Mar 01 14:39:37 b65a222 openvpn[2640]: Wed Mar  1 14:39:37 2023 Connection reset, restarting [0]
Mar 01 14:39:37 b65a222 openvpn[2640]: Wed Mar  1 14:39:37 2023 /etc/openvpn-misc/downscript.sh resin-vpn 1500 1555 10.246.107.185 52.4.252.97 restart
Mar 01 14:39:37 b65a222 openvpn[2640]: Wed Mar  1 14:39:37 2023 SIGUSR1[soft,connection-reset] received, process restarting

The solution for fixing this scenario was explained in the previous message: this is to remap the SIGUSR1 signal to SIGTERM by passing --remap-usr1 SIGTERM to the client arguments in openvpn.service.
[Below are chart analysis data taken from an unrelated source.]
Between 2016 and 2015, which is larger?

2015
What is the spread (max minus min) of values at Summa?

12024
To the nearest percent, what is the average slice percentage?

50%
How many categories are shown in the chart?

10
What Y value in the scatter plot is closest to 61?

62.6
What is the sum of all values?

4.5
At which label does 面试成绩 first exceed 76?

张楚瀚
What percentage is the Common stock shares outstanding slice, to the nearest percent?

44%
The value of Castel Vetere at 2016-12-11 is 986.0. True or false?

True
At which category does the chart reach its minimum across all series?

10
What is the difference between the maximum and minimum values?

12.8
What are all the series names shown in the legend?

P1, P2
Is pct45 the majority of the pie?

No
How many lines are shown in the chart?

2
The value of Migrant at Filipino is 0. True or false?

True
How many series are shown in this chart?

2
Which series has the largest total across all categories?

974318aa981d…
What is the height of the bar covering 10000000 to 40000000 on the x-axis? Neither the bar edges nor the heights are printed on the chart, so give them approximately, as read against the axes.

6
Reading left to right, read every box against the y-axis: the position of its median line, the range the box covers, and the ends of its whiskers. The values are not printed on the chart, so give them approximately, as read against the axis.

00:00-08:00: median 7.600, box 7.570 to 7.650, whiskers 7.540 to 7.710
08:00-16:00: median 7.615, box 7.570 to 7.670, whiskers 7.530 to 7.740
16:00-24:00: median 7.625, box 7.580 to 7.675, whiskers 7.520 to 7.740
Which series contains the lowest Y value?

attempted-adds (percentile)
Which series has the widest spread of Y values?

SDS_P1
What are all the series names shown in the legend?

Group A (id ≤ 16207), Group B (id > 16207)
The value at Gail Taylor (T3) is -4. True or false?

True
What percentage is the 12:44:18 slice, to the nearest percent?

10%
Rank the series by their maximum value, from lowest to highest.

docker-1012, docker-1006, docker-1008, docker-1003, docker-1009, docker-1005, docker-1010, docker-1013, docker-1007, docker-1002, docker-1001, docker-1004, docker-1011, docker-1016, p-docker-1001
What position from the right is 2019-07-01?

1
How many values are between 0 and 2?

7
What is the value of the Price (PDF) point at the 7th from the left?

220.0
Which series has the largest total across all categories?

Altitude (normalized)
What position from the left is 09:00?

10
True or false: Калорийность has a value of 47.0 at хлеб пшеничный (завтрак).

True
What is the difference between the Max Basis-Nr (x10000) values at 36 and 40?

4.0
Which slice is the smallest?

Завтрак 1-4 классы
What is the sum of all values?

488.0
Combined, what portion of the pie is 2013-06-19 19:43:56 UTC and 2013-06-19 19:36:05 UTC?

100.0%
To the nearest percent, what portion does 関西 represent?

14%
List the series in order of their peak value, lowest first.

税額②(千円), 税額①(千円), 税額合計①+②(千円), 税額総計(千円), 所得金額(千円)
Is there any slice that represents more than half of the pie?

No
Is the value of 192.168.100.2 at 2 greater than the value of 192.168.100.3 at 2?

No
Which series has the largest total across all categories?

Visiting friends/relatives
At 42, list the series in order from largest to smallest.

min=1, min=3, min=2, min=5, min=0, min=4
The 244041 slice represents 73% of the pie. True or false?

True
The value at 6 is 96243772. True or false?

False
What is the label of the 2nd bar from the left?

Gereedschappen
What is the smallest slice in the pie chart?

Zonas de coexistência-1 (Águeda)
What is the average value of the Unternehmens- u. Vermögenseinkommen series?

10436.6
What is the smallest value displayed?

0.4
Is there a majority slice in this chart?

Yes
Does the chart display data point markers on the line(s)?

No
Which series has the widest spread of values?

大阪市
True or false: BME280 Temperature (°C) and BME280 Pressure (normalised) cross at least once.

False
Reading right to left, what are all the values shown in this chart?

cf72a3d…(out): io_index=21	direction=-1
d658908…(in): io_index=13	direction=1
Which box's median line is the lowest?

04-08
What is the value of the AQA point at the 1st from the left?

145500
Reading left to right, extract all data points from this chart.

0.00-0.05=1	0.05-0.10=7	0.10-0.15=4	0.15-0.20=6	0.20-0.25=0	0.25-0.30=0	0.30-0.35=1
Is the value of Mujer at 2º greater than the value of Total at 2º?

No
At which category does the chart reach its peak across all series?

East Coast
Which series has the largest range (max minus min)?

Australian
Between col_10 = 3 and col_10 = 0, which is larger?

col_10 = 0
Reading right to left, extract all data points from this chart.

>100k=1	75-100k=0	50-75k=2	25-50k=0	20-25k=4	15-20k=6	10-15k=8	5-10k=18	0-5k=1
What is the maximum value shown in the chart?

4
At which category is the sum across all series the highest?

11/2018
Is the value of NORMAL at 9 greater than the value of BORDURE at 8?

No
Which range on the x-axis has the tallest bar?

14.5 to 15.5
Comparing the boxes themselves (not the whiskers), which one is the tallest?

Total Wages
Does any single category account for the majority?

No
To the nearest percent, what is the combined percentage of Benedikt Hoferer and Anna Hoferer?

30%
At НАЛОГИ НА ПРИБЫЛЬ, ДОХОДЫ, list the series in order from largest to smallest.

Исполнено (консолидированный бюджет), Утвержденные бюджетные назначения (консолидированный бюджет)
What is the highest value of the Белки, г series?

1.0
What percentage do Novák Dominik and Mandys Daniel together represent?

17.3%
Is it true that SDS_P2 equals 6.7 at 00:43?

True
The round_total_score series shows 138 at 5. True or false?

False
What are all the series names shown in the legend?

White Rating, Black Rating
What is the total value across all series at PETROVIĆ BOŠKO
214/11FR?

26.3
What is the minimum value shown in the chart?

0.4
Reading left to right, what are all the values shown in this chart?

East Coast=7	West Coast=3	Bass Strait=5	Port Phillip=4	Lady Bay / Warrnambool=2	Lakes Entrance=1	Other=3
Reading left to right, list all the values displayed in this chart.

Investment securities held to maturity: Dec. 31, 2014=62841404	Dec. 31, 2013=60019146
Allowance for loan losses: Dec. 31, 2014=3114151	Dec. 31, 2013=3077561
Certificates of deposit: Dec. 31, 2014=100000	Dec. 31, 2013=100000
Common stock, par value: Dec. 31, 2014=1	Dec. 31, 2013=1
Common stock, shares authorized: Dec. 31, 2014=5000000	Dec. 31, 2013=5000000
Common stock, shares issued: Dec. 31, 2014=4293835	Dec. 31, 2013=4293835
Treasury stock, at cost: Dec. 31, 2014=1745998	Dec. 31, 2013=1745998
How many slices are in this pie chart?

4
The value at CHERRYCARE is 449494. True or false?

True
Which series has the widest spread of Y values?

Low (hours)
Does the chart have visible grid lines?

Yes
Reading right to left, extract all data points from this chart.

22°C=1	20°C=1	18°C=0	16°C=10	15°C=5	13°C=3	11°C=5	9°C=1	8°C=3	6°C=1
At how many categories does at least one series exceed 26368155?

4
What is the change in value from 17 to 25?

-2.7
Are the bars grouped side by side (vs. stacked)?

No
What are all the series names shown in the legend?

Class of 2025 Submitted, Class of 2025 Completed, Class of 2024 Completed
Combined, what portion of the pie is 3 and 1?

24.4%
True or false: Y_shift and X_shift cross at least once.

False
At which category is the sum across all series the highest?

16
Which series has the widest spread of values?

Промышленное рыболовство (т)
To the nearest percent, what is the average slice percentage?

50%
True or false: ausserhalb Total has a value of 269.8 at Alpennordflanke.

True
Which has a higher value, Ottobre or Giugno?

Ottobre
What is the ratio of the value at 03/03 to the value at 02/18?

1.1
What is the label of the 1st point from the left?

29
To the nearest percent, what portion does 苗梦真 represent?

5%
majorz commented 1 year ago

Encountered another instance of this, but this time leading the VPN unavailability, so I will look into fixing this with more priority:

Mar 07 09:41:49 f450cbf openvpn[6998]: Tue Mar  7 09:41:49 2023 Connection reset, restarting [0]
Mar 07 09:41:49 f450cbf openvpn[6998]: Tue Mar  7 09:41:49 2023 /etc/openvpn-misc/downscript.sh resin-vpn 1500 1555 10.241.127.118 52.4.252.97 restart
Mar 07 09:41:49 f450cbf openvpn[6998]: Tue Mar  7 09:41:49 2023 SIGUSR1[soft,connection-reset] received, process restarting
Mar 07 09:41:49 f450cbf openvpn[6998]: Tue Mar  7 09:41:49 2023 Restart pause, 5 second(s)
...
Mar 07 09:41:58 f450cbf openvpn[6998]: Tue Mar  7 09:41:58 2023 ERROR: Cannot ioctl TUNSETIFF resin-vpn: Operation not permitted (errno=1)
Mar 07 09:41:58 f450cbf openvpn[6998]: Tue Mar  7 09:41:58 2023 Exiting due to fatal error
Mar 07 09:41:58 f450cbf systemd[1]: openvpn.service: Main process exited, code=exited, status=1/FAILURE
Mar 07 09:41:58 f450cbf systemd[1]: openvpn.service: Failed with result 'exit-code'.
jellyfish-bot commented 1 year ago

[majorz] This has attached https://jel.ly.fish/3b115ca6-f2ab-4ffc-a11c-54811547eb15

majorz commented 1 year ago

We may attempt to do a push "remap-usr1 SIGTERM" on the server side, similarly to how we handled ping-exit.

majorz commented 1 year ago

Remapping this may have possible side-effects, so may or may not be a good solution. Probably not.